### [SUPPLIED PASSAGE]
- - - - -

Reshaping AI-Enabled Discovery and Understanding from the Molecular to the Media
More than 415 guests registered to attend the three Distinguished Speaker Series events NNCI hosted this month
AI is reshaping scientific discovery and redefining how knowledge is created—from journalism to materials synthesis, drug discovery, and approximation algorithms for understanding complex phenomena.
More than 415 researchers, students, and practitioners registered to attend three recent events exploring these themes, hosted by the Northwestern Network for Collaborative Intelligence (NNCI).
Through the Distinguished Speaker Series, NNCI sparks interdisciplinary and cross-functional dialogue and illuminates emerging ideas around responsible and high-impact research and education in data science and AI.

“AI is transforming numerous disciplines and industry verticals every day,” said V.S. Subrahmanian, Walter P. Murphy Professor of Computer Science at Northwestern Engineering, faculty fellow at the Northwestern Roberta Buffett Institute for Global Affairs, and director of the Northwestern Security and AI Lab. “We are thrilled to bring the world’s foremost scholars in AI and its applications to Northwestern.”
Subrahmanian and Abel Kho are the founding codirectors of NNCI. Kho is a professor of medicine and preventive medicine at Northwestern University Feinberg School of Medicine and director of the Institute for Artificial Intelligence in Medicine.
“While even the experts may not have all the answers, their expertise helps us to see and prioritize the promising opportunities and pressing questions upon which to focus,” Kho said.
AI and The Future of News
For NNCI’s first Distinguished Panel event on Feb. 2, professor of computer science Larry Birnbaum moderated a discussion examining how generative technologies are reshaping reporting, distribution, and public trust. The panelists included Emily Withrow, senior vice president of AI products and platforms at The New York Times; Nicholas Diakopoulos, professor of communication studies; and Jeremy Gilbert, Knight Chair for Digital Media Strategy.

From AI-assisted news gathering and document analysis, to personalization that supports comprehension rather than fragmentation, the discussion underscored a clear imperative: building the technical and editorial infrastructure—evaluation methods, standards, and governance—required to deploy AI responsibly in journalism.
Drawing a distinction between automation and understanding, panelists emphasized promising AI applications that help audiences navigate complexity. The group also spoke candidly about the limits of current generative systems, namely their inability to meet the non-negotiable newsroom standard of accuracy. Diakopoulos noted that AI’s most immediate value may be in stronger upstream news gathering. He explained that AI is opening new avenues for scaling up the ability to monitor information ecosystems, identify trends and anomalies, and analyze documents.
Generative AI for Molecules and Materials
On Feb. 5, NNCI welcomed a panel of leading Northwestern Engineering materials science and synthetic biology researchers. Christopher Schuh, Dean of the McCormick School of Engineering and John G. Searle Professor of Materials Science and Engineering, moderated the discussion with Julius Lucks, Margery Claire Carlson Professor of Chemical and Biological Engineering; and Chris Wolverton, Frank C. Engelhart Professor of Materials Science and Engineering. Featuring complementary perspectives from computation, experimentation, and biological systems engineering, they explored how generative AI is reshaping discovery, design, and scientific practice at the molecular scale.

- - - - -

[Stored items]
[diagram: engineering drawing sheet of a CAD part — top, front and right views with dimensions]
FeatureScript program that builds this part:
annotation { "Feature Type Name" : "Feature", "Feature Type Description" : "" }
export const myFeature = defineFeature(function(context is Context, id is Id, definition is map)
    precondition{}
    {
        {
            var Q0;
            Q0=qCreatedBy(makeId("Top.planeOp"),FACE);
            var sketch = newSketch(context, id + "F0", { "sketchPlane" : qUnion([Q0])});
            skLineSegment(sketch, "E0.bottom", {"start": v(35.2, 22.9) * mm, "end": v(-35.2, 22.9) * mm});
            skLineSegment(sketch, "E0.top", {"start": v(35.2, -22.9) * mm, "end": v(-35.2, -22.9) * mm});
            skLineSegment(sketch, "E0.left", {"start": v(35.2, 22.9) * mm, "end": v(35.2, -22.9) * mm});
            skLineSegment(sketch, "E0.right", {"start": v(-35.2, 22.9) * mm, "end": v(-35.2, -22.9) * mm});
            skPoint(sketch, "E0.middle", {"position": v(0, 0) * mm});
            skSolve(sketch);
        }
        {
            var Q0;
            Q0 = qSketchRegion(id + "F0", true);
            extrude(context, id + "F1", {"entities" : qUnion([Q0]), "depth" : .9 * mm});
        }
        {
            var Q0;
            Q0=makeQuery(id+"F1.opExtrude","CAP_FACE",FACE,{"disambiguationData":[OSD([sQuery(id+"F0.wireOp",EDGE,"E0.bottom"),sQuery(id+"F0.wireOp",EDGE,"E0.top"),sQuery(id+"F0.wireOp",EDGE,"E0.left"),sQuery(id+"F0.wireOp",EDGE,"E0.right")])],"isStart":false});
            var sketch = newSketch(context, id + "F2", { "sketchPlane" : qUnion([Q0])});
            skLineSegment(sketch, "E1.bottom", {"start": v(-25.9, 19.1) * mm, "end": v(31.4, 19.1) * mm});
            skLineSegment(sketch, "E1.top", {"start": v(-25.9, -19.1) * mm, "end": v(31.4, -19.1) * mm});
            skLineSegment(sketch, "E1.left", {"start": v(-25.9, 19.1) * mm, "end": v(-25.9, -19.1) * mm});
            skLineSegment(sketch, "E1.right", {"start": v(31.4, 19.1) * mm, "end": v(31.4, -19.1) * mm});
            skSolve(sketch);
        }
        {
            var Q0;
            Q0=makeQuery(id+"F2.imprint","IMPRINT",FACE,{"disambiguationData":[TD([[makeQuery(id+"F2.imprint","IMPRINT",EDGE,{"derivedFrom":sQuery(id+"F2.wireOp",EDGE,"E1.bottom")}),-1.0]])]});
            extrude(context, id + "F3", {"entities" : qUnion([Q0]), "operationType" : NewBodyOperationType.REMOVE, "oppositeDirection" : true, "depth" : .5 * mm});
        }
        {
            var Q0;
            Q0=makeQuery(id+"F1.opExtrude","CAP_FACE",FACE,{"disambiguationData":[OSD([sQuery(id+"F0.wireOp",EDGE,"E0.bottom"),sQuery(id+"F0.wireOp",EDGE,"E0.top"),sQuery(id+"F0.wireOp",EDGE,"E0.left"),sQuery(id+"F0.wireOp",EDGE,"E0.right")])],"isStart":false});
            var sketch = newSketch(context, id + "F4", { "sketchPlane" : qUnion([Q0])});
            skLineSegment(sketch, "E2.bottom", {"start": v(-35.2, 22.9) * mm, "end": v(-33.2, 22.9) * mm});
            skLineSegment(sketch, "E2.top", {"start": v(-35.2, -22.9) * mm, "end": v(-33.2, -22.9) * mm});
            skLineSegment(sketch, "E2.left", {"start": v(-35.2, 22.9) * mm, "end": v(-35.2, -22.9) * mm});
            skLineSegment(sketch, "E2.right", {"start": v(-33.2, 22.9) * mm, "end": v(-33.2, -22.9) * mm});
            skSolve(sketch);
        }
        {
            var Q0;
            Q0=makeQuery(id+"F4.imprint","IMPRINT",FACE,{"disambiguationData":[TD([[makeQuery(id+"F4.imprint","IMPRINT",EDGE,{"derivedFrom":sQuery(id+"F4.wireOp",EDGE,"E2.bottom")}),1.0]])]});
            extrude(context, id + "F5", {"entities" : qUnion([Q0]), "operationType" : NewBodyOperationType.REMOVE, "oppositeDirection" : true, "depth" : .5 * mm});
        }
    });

- - - - -

### [WHAT IS NEEDED]
Transcribe the stretch of the NNCI events article from "Through the Distinguished" through "Intelligence in Medicine.". The stored items have nothing to do with the NNCI events article.

### [TASK RESPONSE]
Through the Distinguished Speaker Series, NNCI sparks interdisciplinary and cross-functional dialogue and illuminates emerging ideas around responsible and high-impact research and education in data science and AI.

“AI is transforming numerous disciplines and industry verticals every day,” said V.S. Subrahmanian, Walter P. Murphy Professor of Computer Science at Northwestern Engineering, faculty fellow at the Northwestern Roberta Buffett Institute for Global Affairs, and director of the Northwestern Security and AI Lab. “We are thrilled to bring the world’s foremost scholars in AI and its applications to Northwestern.”
Subrahmanian and Abel Kho are the founding codirectors of NNCI. Kho is a professor of medicine and preventive medicine at Northwestern University Feinberg School of Medicine and director of the Institute for Artificial Intelligence in Medicine.